**Supplied material**
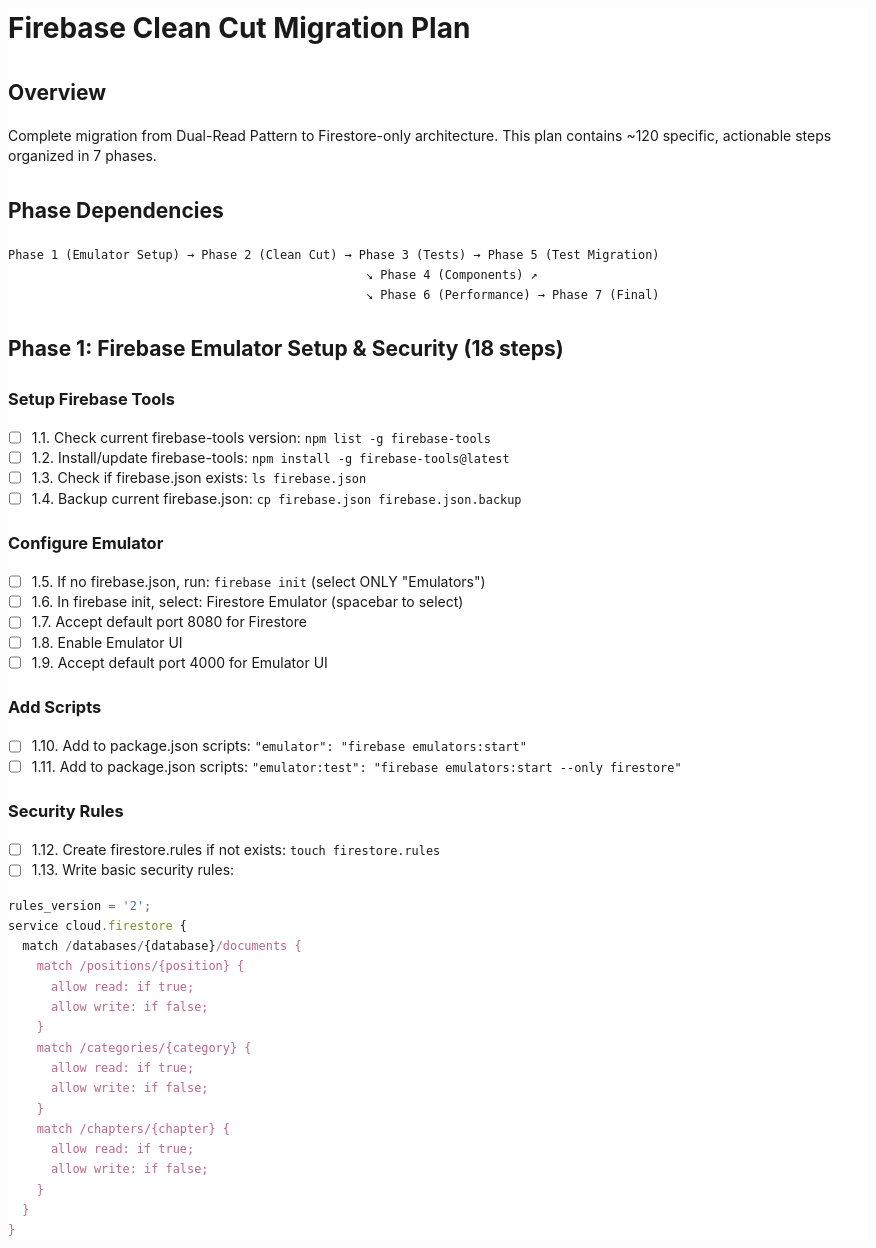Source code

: # Firebase Clean Cut Migration Plan

## Overview
Complete migration from Dual-Read Pattern to Firestore-only architecture. This plan contains ~120 specific, actionable steps organized in 7 phases.

## Phase Dependencies
```
Phase 1 (Emulator Setup) → Phase 2 (Clean Cut) → Phase 3 (Tests) → Phase 5 (Test Migration)
                                                  ↘ Phase 4 (Components) ↗
                                                  ↘ Phase 6 (Performance) → Phase 7 (Final)
```

## Phase 1: Firebase Emulator Setup & Security (18 steps)

### Setup Firebase Tools
- [ ] 1.1. Check current firebase-tools version: `npm list -g firebase-tools`
- [ ] 1.2. Install/update firebase-tools: `npm install -g firebase-tools@latest`
- [ ] 1.3. Check if firebase.json exists: `ls firebase.json`
- [ ] 1.4. Backup current firebase.json: `cp firebase.json firebase.json.backup`

### Configure Emulator
- [ ] 1.5. If no firebase.json, run: `firebase init` (select ONLY "Emulators")
- [ ] 1.6. In firebase init, select: Firestore Emulator (spacebar to select)
- [ ] 1.7. Accept default port 8080 for Firestore
- [ ] 1.8. Enable Emulator UI
- [ ] 1.9. Accept default port 4000 for Emulator UI

### Add Scripts
- [ ] 1.10. Add to package.json scripts: `"emulator": "firebase emulators:start"`
- [ ] 1.11. Add to package.json scripts: `"emulator:test": "firebase emulators:start --only firestore"`

### Security Rules
- [ ] 1.12. Create firestore.rules if not exists: `touch firestore.rules`
- [ ] 1.13. Write basic security rules:
```javascript
rules_version = '2';
service cloud.firestore {
  match /databases/{database}/documents {
    match /positions/{position} {
      allow read: if true;
      allow write: if false;
    }
    match /categories/{category} {
      allow read: if true;
      allow write: if false;
    }
    match /chapters/{chapter} {
      allow read: if true;
      allow write: if false;
    }
  }
}
```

**Instructions for the task**
Identify the lines of the entries containing the string "steps". Copy each such line.

**The completed task**
Complete migration from Dual-Read Pattern to Firestore-only architecture. This plan contains ~120 specific, actionable steps organized in 7 phases.
## Phase 1: Firebase Emulator Setup & Security (18 steps)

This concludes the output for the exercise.